◆ WORK TASK:
Set every record down again exactly. Do not carry over the pictures.

◆ Collected data:
-*-
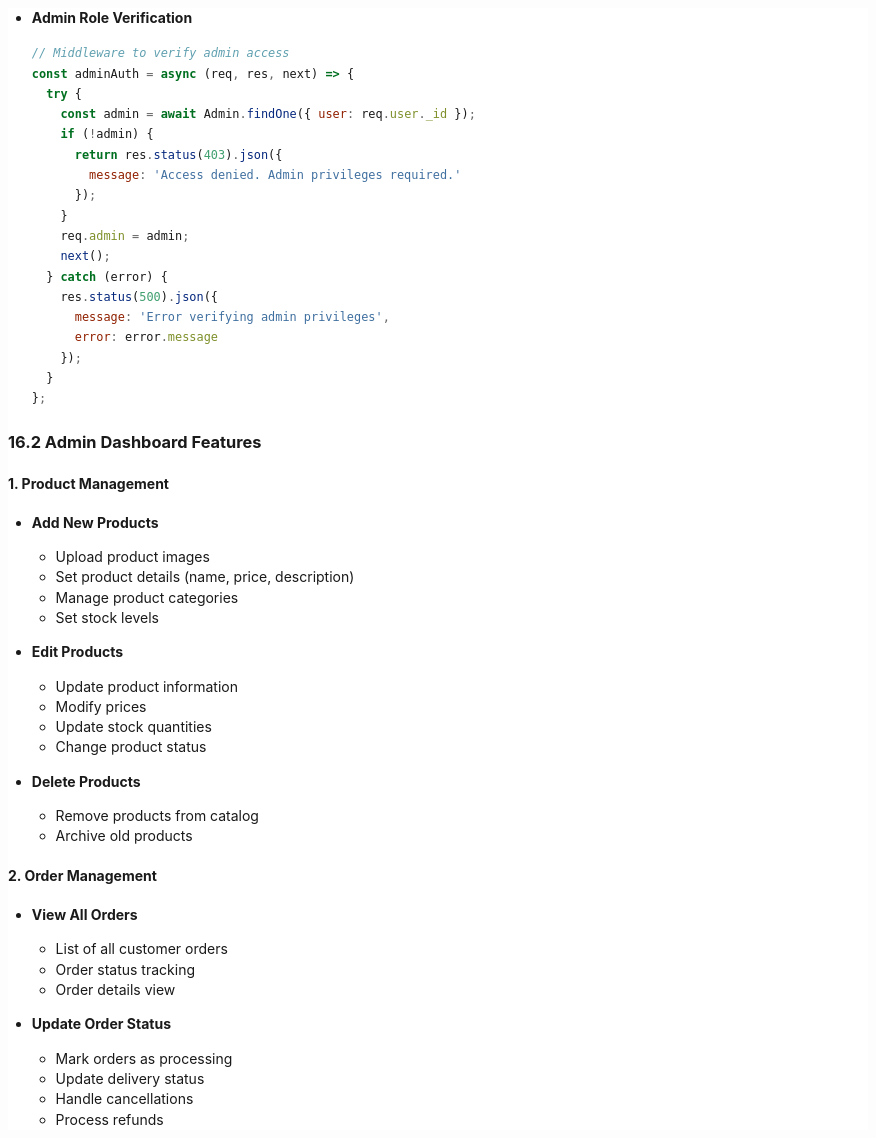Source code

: - **Admin Role Verification**
  ```javascript
  // Middleware to verify admin access
  const adminAuth = async (req, res, next) => {
    try {
      const admin = await Admin.findOne({ user: req.user._id });
      if (!admin) {
        return res.status(403).json({ 
          message: 'Access denied. Admin privileges required.' 
        });
      }
      req.admin = admin;
      next();
    } catch (error) {
      res.status(500).json({ 
        message: 'Error verifying admin privileges', 
        error: error.message 
      });
    }
  };
  ```

### 16.2 Admin Dashboard Features

#### 1. Product Management
- **Add New Products**
  - Upload product images
  - Set product details (name, price, description)
  - Manage product categories
  - Set stock levels

- **Edit Products**
  - Update product information
  - Modify prices
  - Update stock quantities
  - Change product status

- **Delete Products**
  - Remove products from catalog
  - Archive old products

#### 2. Order Management
- **View All Orders**
  - List of all customer orders
  - Order status tracking
  - Order details view

- **Update Order Status**
  - Mark orders as processing
  - Update delivery status
  - Handle cancellations
  - Process refunds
-*-
◆ SOLUTION FOR THIS EXERCISE:
Source code

: - **Admin Role Verification**
  ```javascript
  // Middleware to verify admin access
  const adminAuth = async (req, res, next) => {
    try {
      const admin = await Admin.findOne({ user: req.user._id });
      if (!admin) {
        return res.status(403).json({ 
          message: 'Access denied. Admin privileges required.' 
        });
      }
      req.admin = admin;
      next();
    } catch (error) {
      res.status(500).json({ 
        message: 'Error verifying admin privileges', 
        error: error.message 
      });
    }
  };
  ```

### 16.2 Admin Dashboard Features

#### 1. Product Management
- **Add New Products**
  - Upload product images
  - Set product details (name, price, description)
  - Manage product categories
  - Set stock levels

- **Edit Products**
  - Update product information
  - Modify prices
  - Update stock quantities
  - Change product status

- **Delete Products**
  - Remove products from catalog
  - Archive old products

#### 2. Order Management
- **View All Orders**
  - List of all customer orders
  - Order status tracking
  - Order details view

- **Update Order Status**
  - Mark orders as processing
  - Update delivery status
  - Handle cancellations
  - Process refunds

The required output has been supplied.